Long Island Walk ALS

Team J.A.C.K.

Thank you for helping us reach our fund raising goal! Together we can make a difference in the lives of those affected by Lou Gehrig’s Disease. Our team is committed to raising money to support people in our community with ALS and spread awareness of the urgency to find treatment and a cure. Please consider joining our team in the Walk to Defeat ALS® or choose a team member from the list and donate to our cause.

Why We Need Your Help

At only 39 years young, Chris was diagnosed with amyotrophic lateral sclerosis (ALS), often referred to as Lou Gehrig's Disease. Growing up he was a hard working, selfless, caring, considerate and generous person. He married his college sweetheart (Kelly) and had two beautiful children (Abigail, 10 & Jacob, 8). Chris inspired us all, as he was a devoted and loving husband and simply the best father one could wish for. On August 29, 2015 Chris lost his battle with ALS. His form of ALS, bulbar onset ALS, is very aggressive and progressed at a rapid pace that even the doctors were surprised by given his age. This disease has no cure but with your help we can change that. We can provide more funding to research, which has had recent breakthroughs including a new treatment approved by the FDA just last year. It is sadly too late to save Chris but its not too late for others. Help us help give others a fighting chance.
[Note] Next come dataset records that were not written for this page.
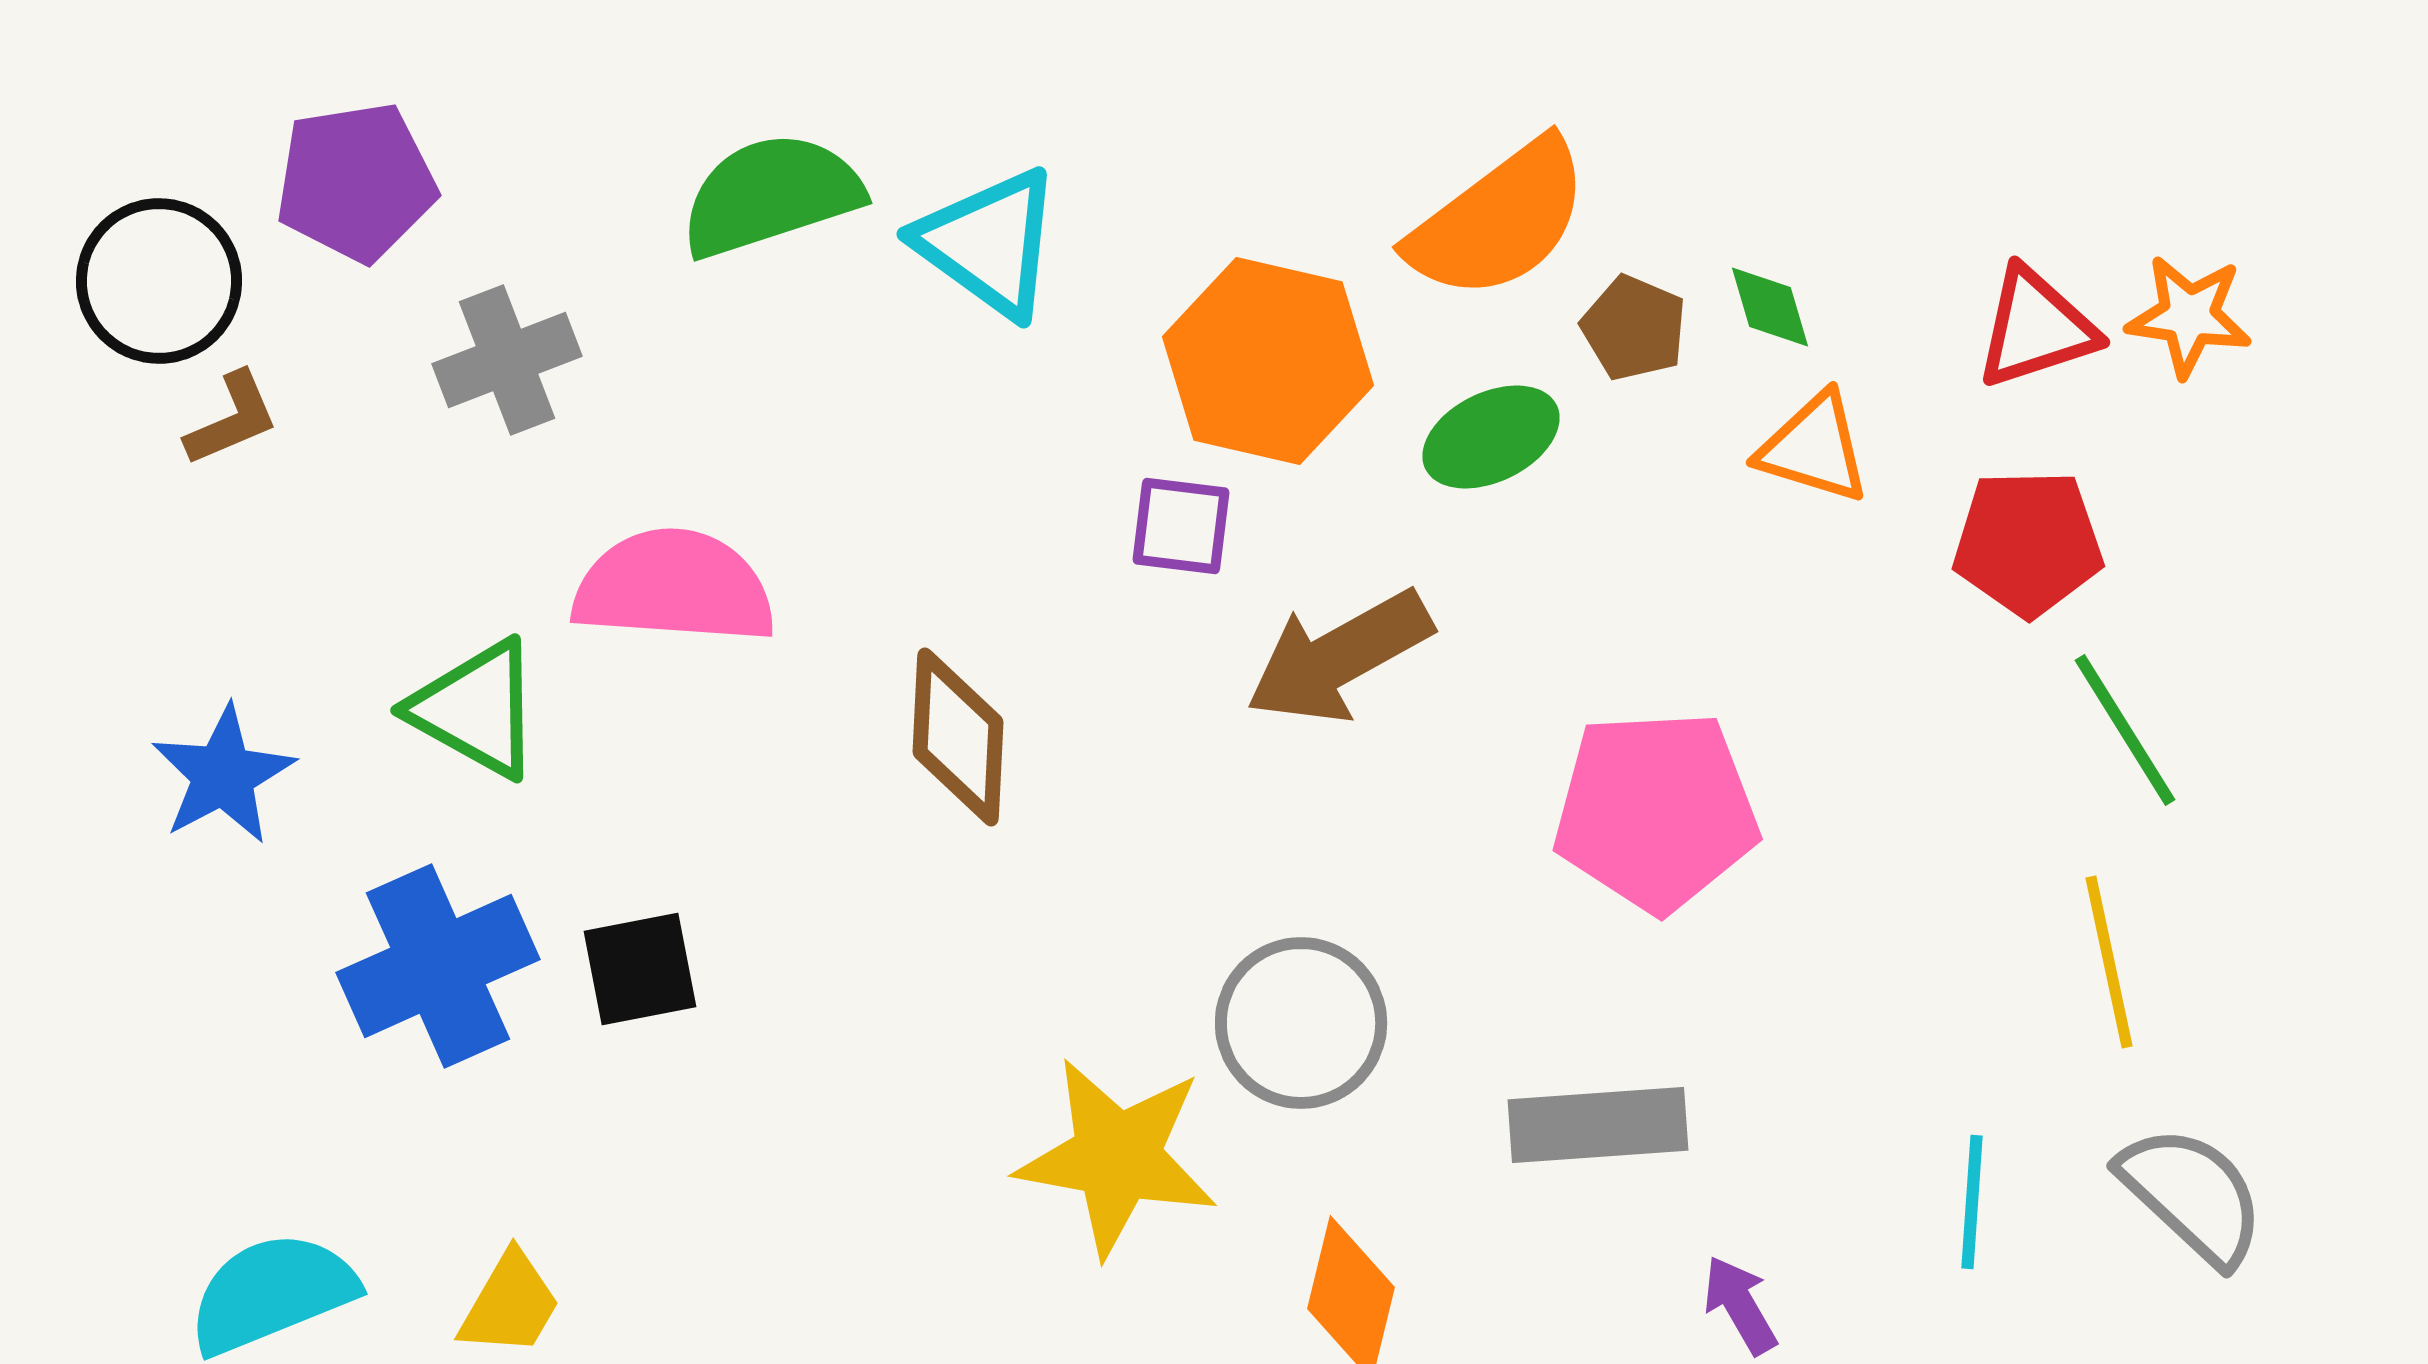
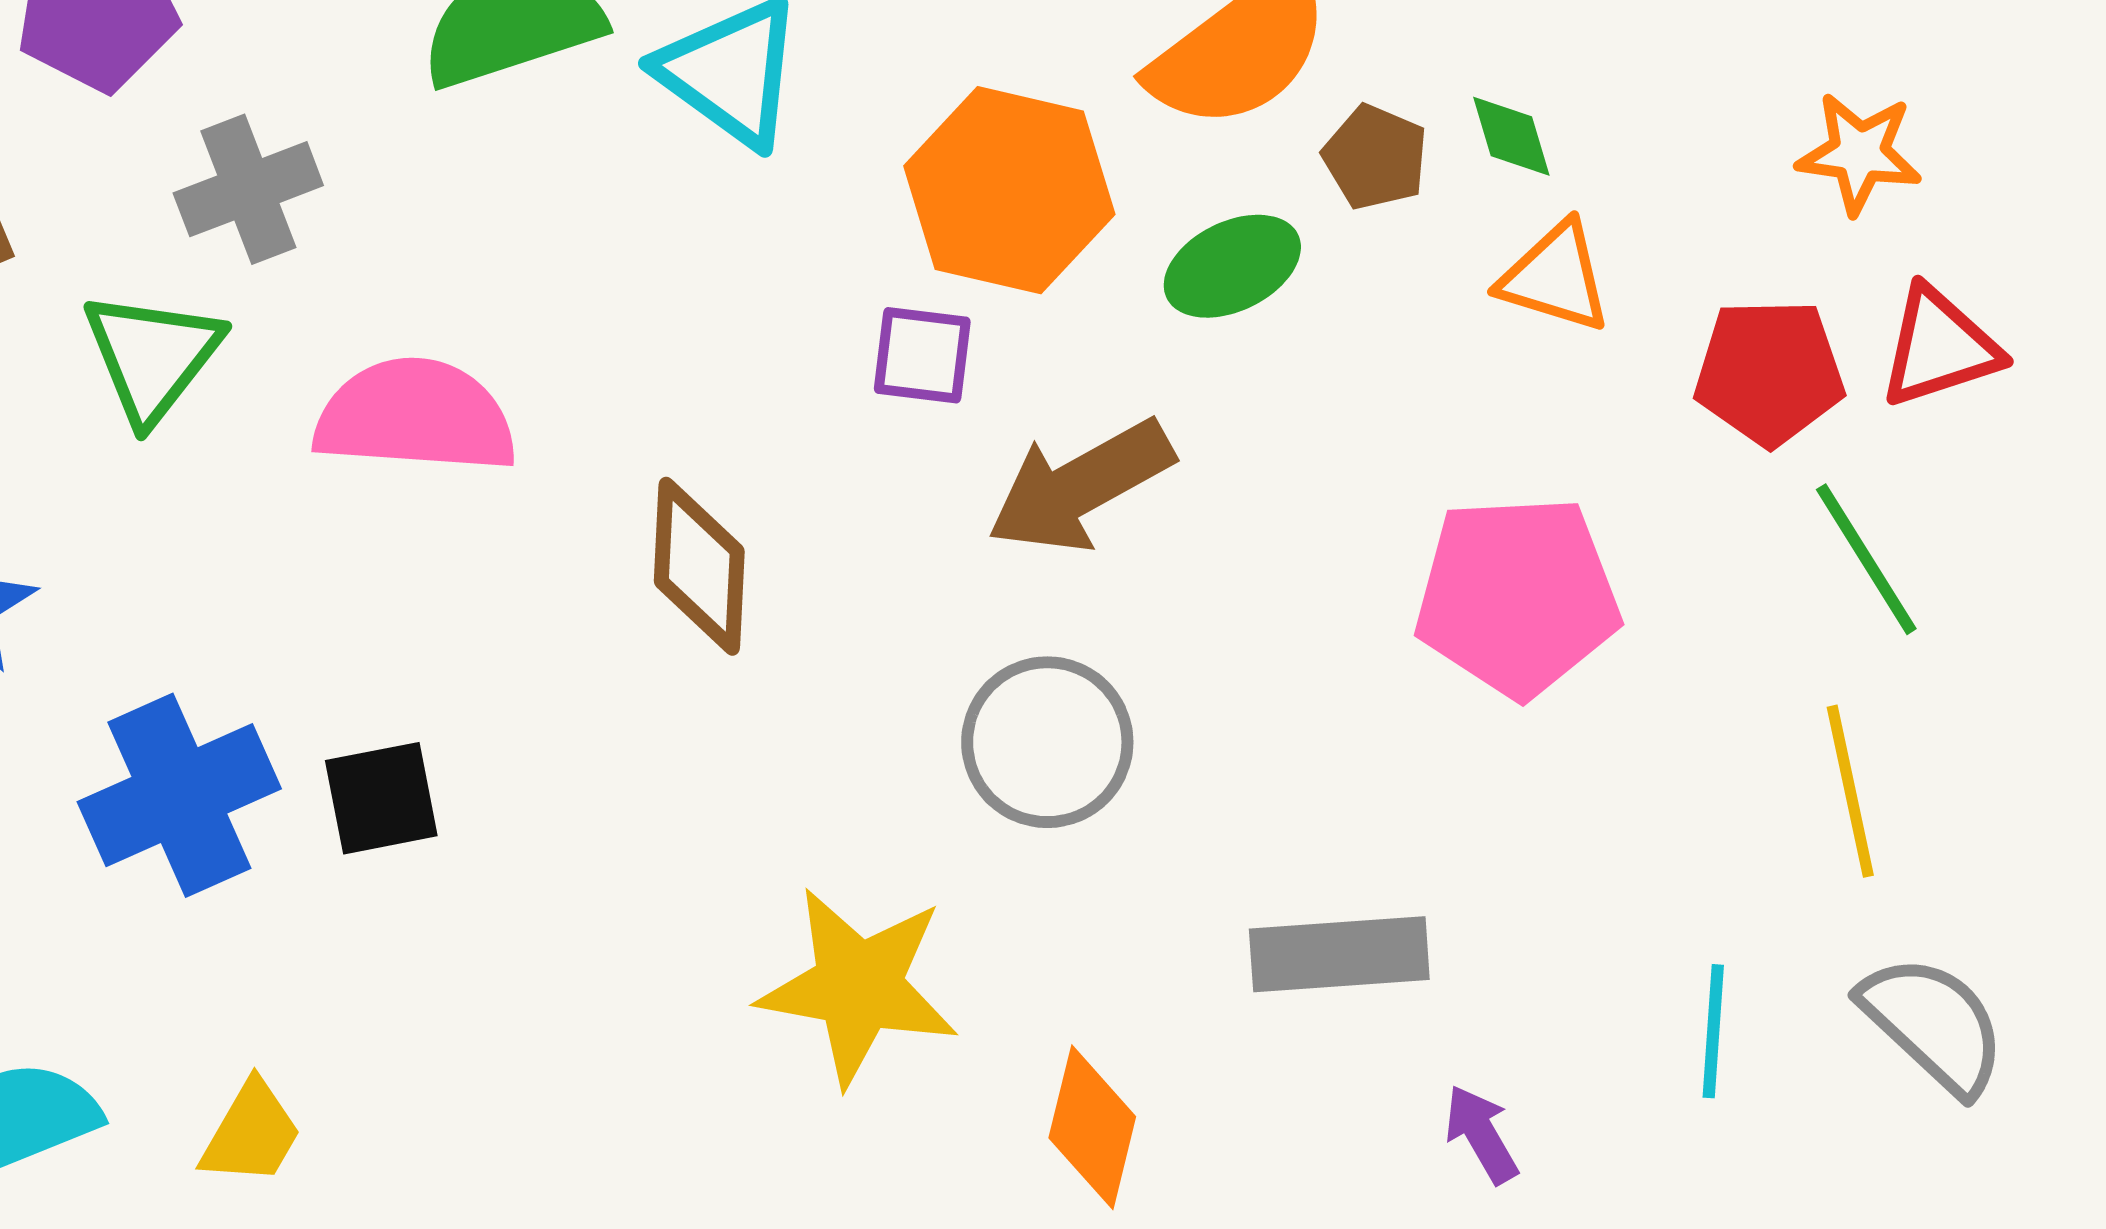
orange star: (2189, 316) -> (1859, 153), moved
red triangle: (2036, 328) -> (1939, 347), moved
green triangle: (476, 709) -> (152, 356), moved, turned 39
pink pentagon: (1656, 811) -> (1517, 596), moved
gray circle: (1301, 1023) -> (1047, 742), moved

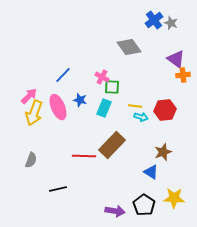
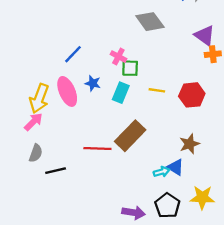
pink arrow: (29, 96) -> (33, 122), moved
cyan arrow: (141, 117) -> (162, 172), moved, turned -32
black line: (58, 189) -> (56, 171), moved

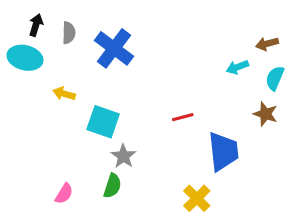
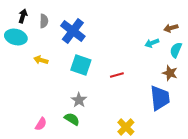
cyan square: (103, 122) -> (81, 65), moved
blue trapezoid: (223, 151) -> (160, 98), moved
green semicircle: (112, 186) -> (72, 119), turned -77

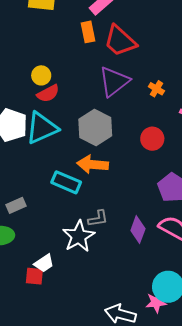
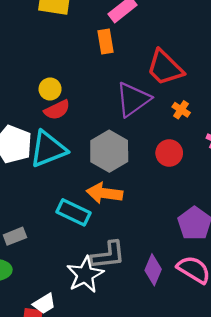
red trapezoid: (120, 41) -> (165, 68), moved
red circle: (152, 139) -> (169, 153), moved
gray L-shape: (98, 219) -> (108, 255), size x1.5

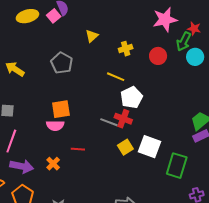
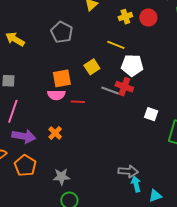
red circle: (158, 56) -> (148, 18), moved
white pentagon: (132, 97) -> (132, 65), turned 30
yellow square: (125, 147) -> (92, 67), moved
white square: (149, 147) -> (151, 114), size x0.6
red line: (78, 149) -> (78, 102), moved

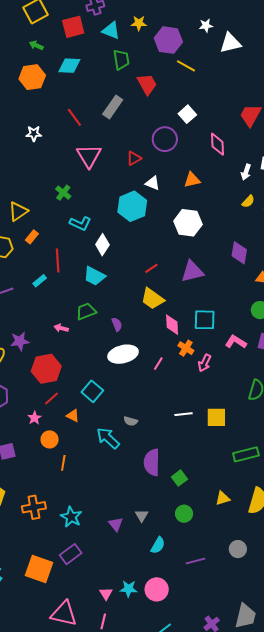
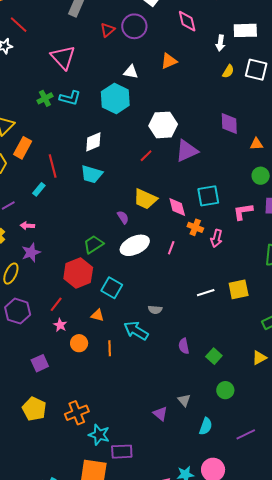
red line: (74, 117) -> (19, 25), moved
red triangle: (134, 158) -> (108, 30), moved
green cross: (63, 193) -> (45, 98), turned 35
cyan L-shape: (80, 223) -> (70, 98), moved
white hexagon: (188, 223) -> (163, 125), moved
orange rectangle: (32, 237) -> (23, 148), size x1.5
white diamond: (102, 245) -> (93, 142), turned 45
yellow trapezoid: (152, 299) -> (145, 199), moved
green trapezoid: (86, 311) -> (93, 244), moved
pink arrow: (61, 328) -> (27, 226), moved
pink L-shape: (236, 342) -> (243, 212), turned -30
red hexagon: (46, 369) -> (78, 273), moved
red line: (51, 398) -> (56, 304), moved
purple semicircle: (152, 462) -> (184, 346), size x0.6
orange line: (63, 463) -> (110, 348), moved
yellow triangle: (223, 498) -> (259, 358), moved
cyan star: (71, 517) -> (99, 435), moved
purple rectangle: (71, 554) -> (122, 452), turned 45

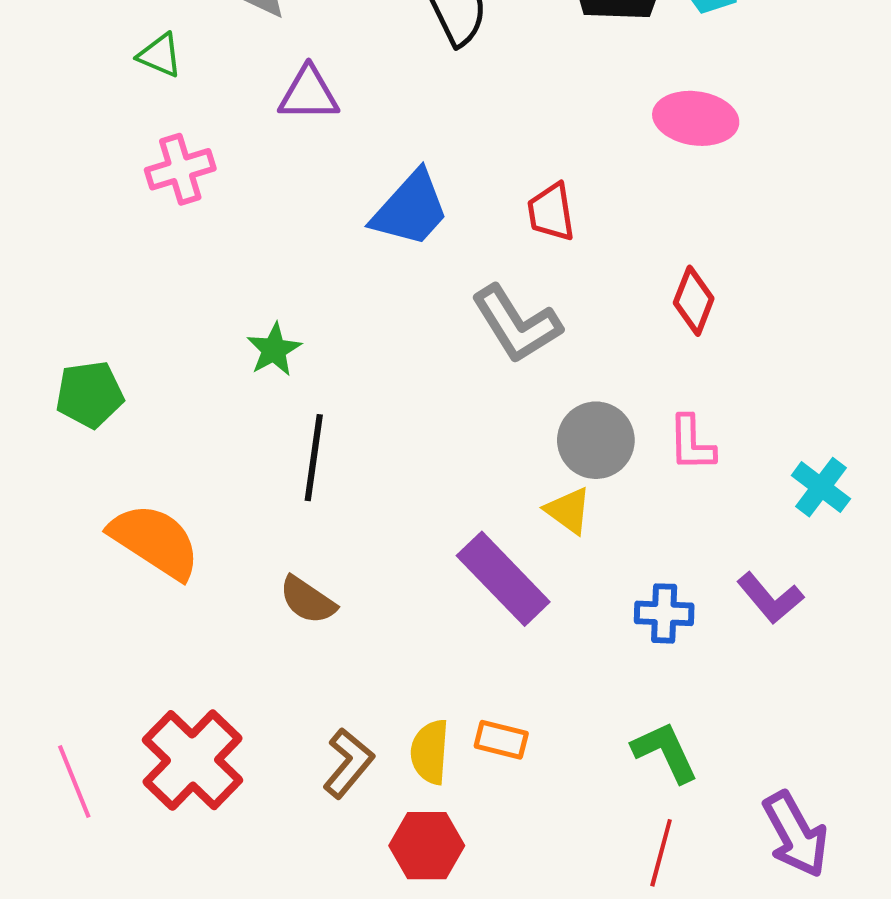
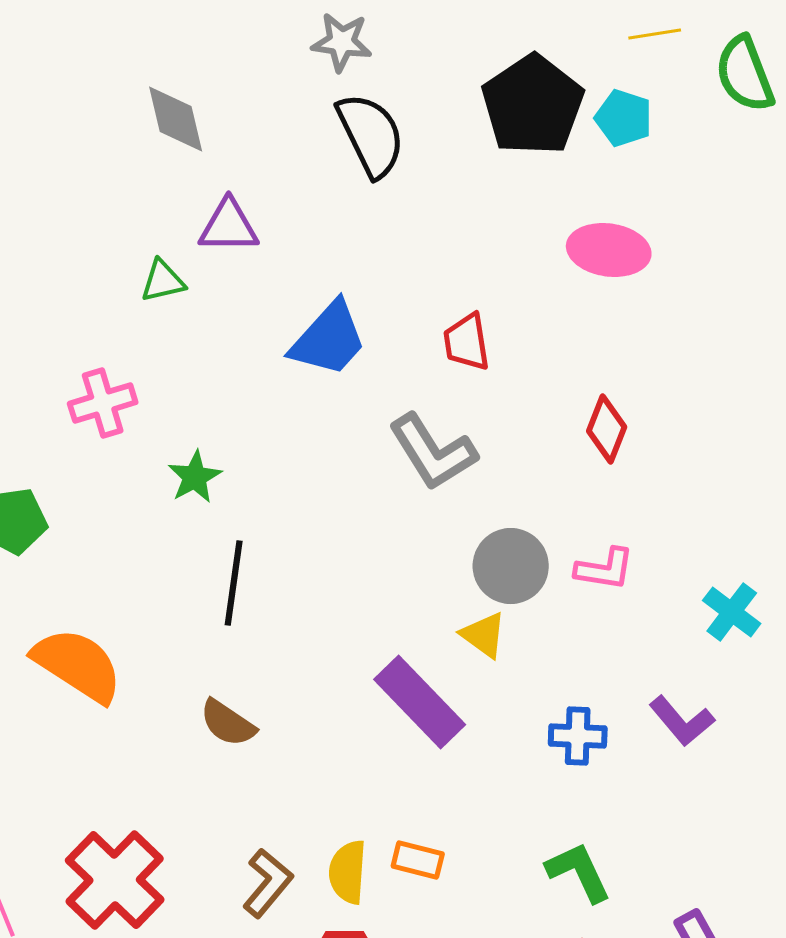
green triangle: (160, 55) -> (163, 281), moved, turned -36
pink cross: (180, 169) -> (103, 403), moved
pink L-shape: (692, 443) -> (605, 569), turned -80

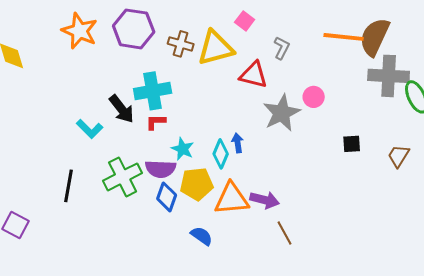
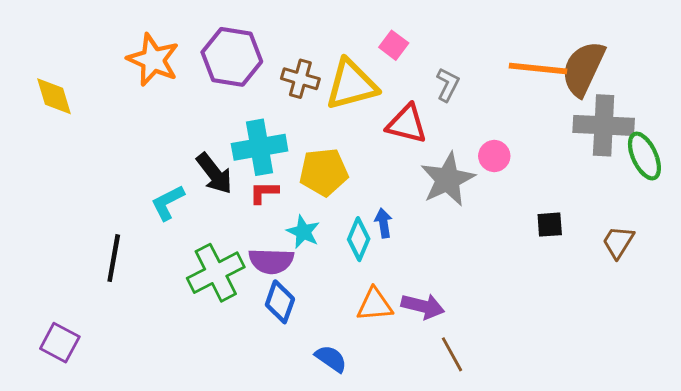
cyan L-shape: (90, 129) -> (168, 203), turned 108
yellow pentagon: (197, 184) -> (324, 172), moved
black line: (69, 186) -> (114, 258), moved
orange triangle: (232, 199) -> (375, 305), size x0.7

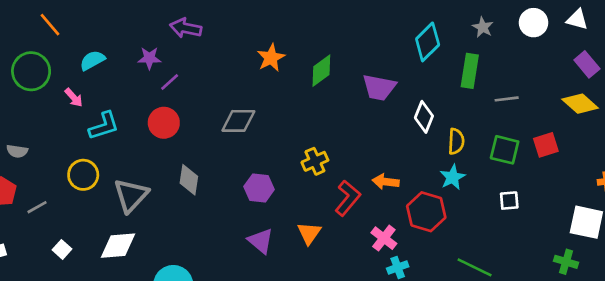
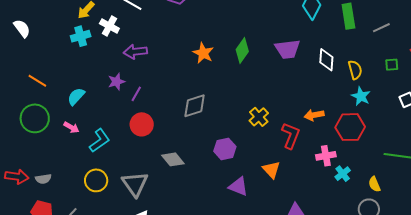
green square: (505, 150) -> (392, 65), size x0.6
gray diamond: (189, 180) -> (173, 159), turned -30
pink cross: (384, 238) -> (326, 156), turned -30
For those who are not familiar with this disease, ALS is a progressive, fatal neuromuscular disease that slowly robs the body of its ability to walk, speak, swallow and breathe. The life expectancy of an ALS patient averages 2 to 5 years from the time of diagnosis. For Chris, and those with bulbar onset, their life expectancy is less than 2 years. 

Every 90 minutes a person in this country is diagnosed with ALS and every 90 minutes another person will lose their battle against this disease. ALS occurs throughout the world with no racial, ethnic, or socioeconomic boundaries.

This crippling disease can strike anyone. Presently there is no known cause of the disease yet it still costs loved ones an average of $200,000 a year to provide the care ALS patients need. Help make a difference and donate or join a walk today.